Skip to content
Dan Kelley edited this page Jan 9, 2017 · 5 revisions

This work is being done in branch dk-1093-large-rdi, not in an older branch called dk-1093. (I am experimenting with the idea of more informative branch names, of the form developerInitials-issueNumber-WordsSeparatedWithHyphens.)

  • 2017 Jan 4. I think things are working now, for blocks where from and to yield a subset that is small enough to fit into R. However, I do not think this is the common use case. When I work with data, I would likely prefer to work with by argument, to get a rough overview of the whole timeseries, before focussing on smaller time intervals. I need to write more C code to handle by in this way, and so I would say the work is only 1/4 done. Remaining tasks:

    1. Handle by better, by filling up an unsigned char array with the results of a series of seek and fread calls.
    2. Handle the case of numeric from and to faster (hand these arguments to the existing C function -- easy peasy).
    3. See whether the present scheme of determining the segment pointers is inefficient. The present code reads the whole file twice: a first pass merely count pointers (for a memory allocation) and the second stores into the allocated memory.
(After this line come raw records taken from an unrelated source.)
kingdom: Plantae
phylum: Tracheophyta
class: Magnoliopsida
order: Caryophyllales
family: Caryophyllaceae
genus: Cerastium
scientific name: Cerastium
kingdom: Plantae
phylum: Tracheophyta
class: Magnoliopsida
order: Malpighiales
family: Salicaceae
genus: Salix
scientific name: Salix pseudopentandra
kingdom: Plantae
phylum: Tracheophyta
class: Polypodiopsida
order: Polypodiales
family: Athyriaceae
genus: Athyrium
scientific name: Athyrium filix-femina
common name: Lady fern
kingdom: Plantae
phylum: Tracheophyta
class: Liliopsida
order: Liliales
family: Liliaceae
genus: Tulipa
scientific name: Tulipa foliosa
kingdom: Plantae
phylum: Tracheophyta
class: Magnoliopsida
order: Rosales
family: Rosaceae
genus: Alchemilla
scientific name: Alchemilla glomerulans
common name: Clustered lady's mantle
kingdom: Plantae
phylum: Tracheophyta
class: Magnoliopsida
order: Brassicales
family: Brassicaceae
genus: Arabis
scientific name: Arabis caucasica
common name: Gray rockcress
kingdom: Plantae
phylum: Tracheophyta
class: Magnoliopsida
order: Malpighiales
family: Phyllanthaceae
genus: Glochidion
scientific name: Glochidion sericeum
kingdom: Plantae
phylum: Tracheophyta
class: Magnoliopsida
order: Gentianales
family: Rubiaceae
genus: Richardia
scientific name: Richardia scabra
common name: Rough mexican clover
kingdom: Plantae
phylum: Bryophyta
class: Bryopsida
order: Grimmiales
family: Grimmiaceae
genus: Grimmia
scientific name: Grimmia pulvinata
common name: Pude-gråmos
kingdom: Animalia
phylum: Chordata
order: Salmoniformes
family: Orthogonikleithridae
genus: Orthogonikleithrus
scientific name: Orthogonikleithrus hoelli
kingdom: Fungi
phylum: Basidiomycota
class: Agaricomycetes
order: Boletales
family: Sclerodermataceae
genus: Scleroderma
Another approach would be to have a growable allocation, so I will try that, now that I have a 6Gb file as a test case. (The worry with growable allocation is that time will be spend copying that memory, especially if the growth factor is small, but that we can still run out of memory, if the growth factor is large.)
  • 2017 Jan 8. I think this is working now. The code now does all of the profile-finding work in C, not in R. (I was really only weaving back and forth with R so that I could interpret times in R ... but then I realized that we can handle that by assuming GMT times, so standard C libraries work fine for constructing time as numeric.) The code has been tested quit thoroughly: the build suite; the local test suite; my private test suite; reproduces old data(adp) properly. I merged dk-1093-large-rdi into dk branch, and have asked Clark to try this out for a while. If things are seen to be okay, we might get a merge into develop within a few days. (I don't want to leave the branch hanging for too long because we have other rdi work to do).